Scientists in China have designed and developed a series of epoxy thermoset resins containing gamma ray-responsive bonds. The new polymers, which have mechanical and thermal properties comparable with those of commodity epoxy resins, degrade in a controlled manner on exposure to gamma irradiation.

Industrial degradation processes for thermoset polymers rely on incineration, landfill, thermolysis and solvolysis. Such strategies are linked to harsh reaction conditions, excessive energy consumption and pollution. Gamma ray-induced polymer degradation is one sustainable alternative but establishing controlled degradation pathways is a challenge because gamma ray degradation of thermosets is often hindered by irradiation-induced crosslinking of polymer chains.

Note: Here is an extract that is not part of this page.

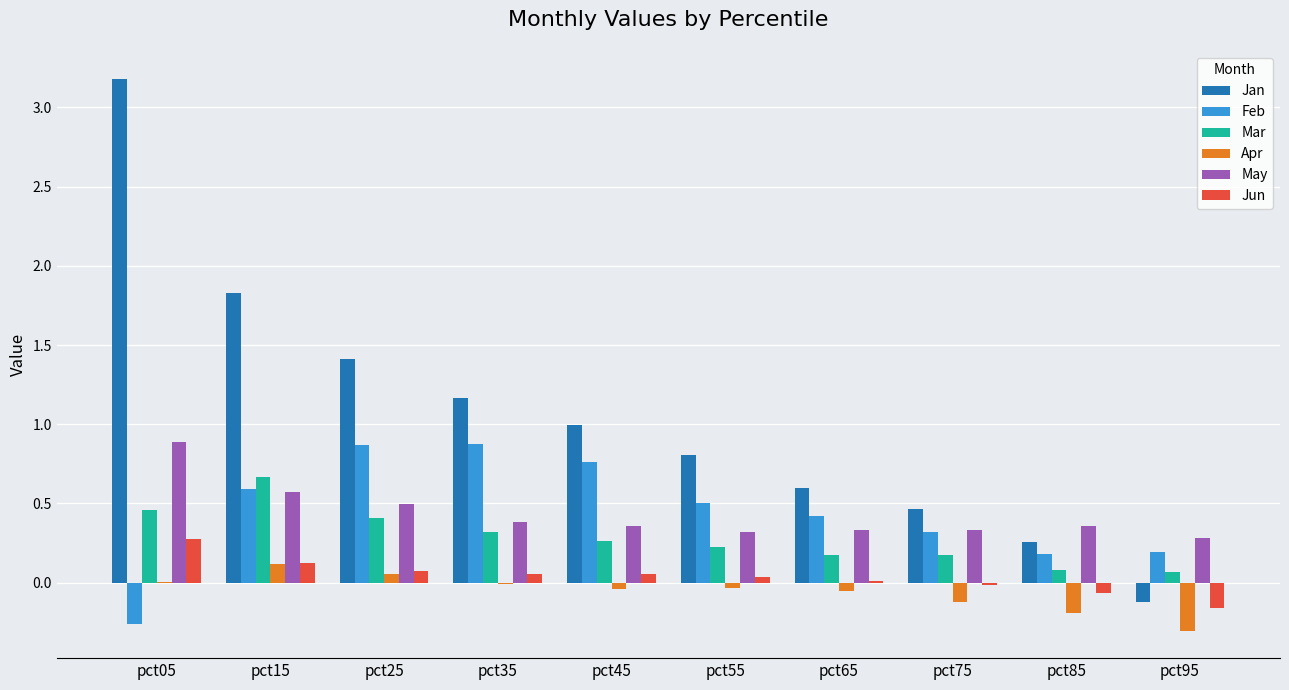

Is it true that Apr equals -0.0 at pct35?

True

Source: © Zhen Hu/Harbin Institute of Technology

The epoxy thermosets are designed to preferentially degrade upon exposure to gamma irradiation, whilst avoiding uncontrollable recombination and crosslinking processes

Aiming to take control of thermoset degradation, Ningdi Xu and colleagues at the Harbin Institute of Technology and the Technical Physics Institute of Heilongjiang Academy of Sciences, designed epoxy thermosets with phenyl imine conjugated bonds that are sensitive to gamma radiation. Preparing the epoxy thermosets involved curing a commercial bisphenol A epoxy with curing agents synthesised from p-aminoacetophenone and dihydrazide. ‘The gamma ray-sensitive behaviour can be attributed to the preferential cleavage of the conjugated phenyl imine bonds in gamma ray irradiation,’ explains Xu. ‘The key issue for facilitating this degradation process is reducing uncontrolled recombination and crosslinking. The adjacent position of the N–N bond introduces a stable conjugated structure, which can stabilise active free radicals generated after gamma ray irradiation, making it difficult for the polymers to recombine and crosslink.’

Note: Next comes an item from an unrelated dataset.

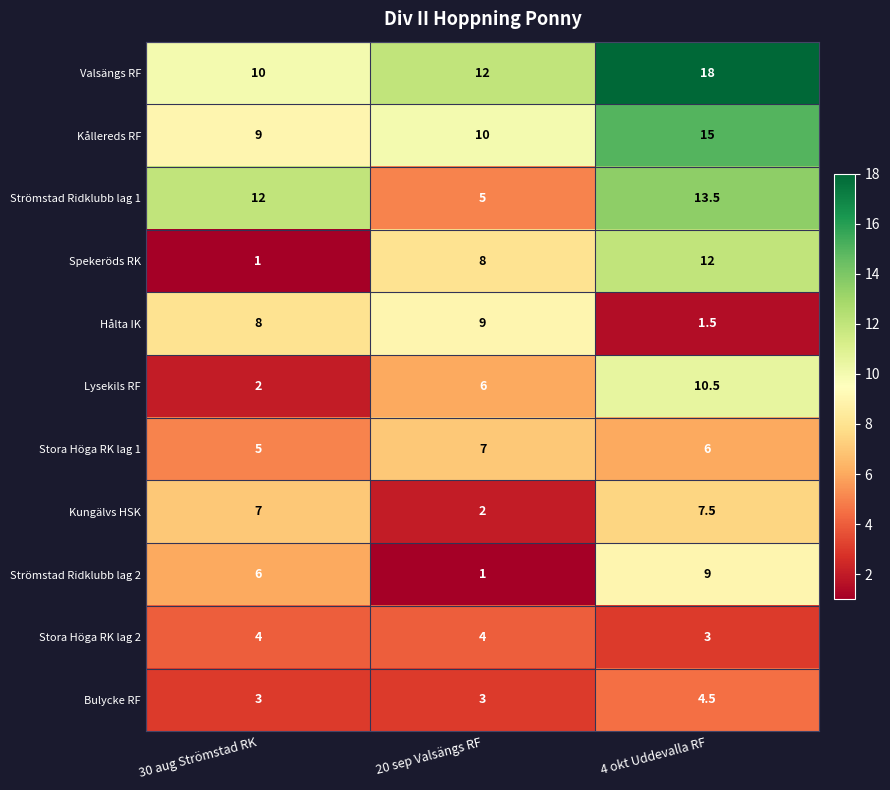

At which category is the sum across all series the highest?

4 okt Uddevalla RF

The team has developed ‘a novel class of gamma ray-responsive epoxy thermosets with high thermal and solvent robustness, and an impressive mechanical performance including a Young’s modulus as high as ∼2.7GPa, yet they degrade under controlled γ-ray irradiation,’ comments Andreia Sousa, a sustainable polymers researcher at the University of Aveiro in Portugal. ‘These are quite good prospects for their recycling, and in that regard also to solve a real word challenge – polymer waste accumulation.’

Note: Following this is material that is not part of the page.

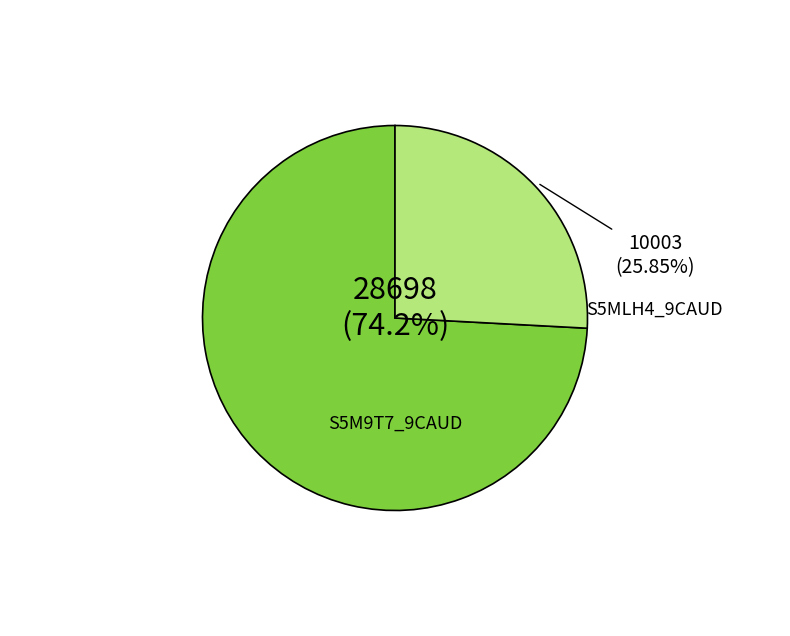

Count the number of slices in the pie.

2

Likewise, Sahar Al-Malaika, a polymer scientist at Aston University, UK, says the work presents ‘a convincing laboratory-based scientific case to a new approach for addressing the thorny issues of polymer waste and recycling of thermosets’. However, Al-Malaika also raises some potential challenges with scaling up the process: ‘Of particular importance are the inherent risks and hazardous issues in large-scale operations and the inadvertent production of collateral waste in terms of disposal – [particularly] organic solvents and radioactive waste.’

Xu concludes that ‘it is achievable to apply gamma ray-responsive conjugated phenyl imine bonds into the design of various other thermosetting materials and it would be expected that a range of robust and stable thermosetting resin composites can be fabricated with the potential for industrial applications, ultimately promoting the sustainable development of composite materials.’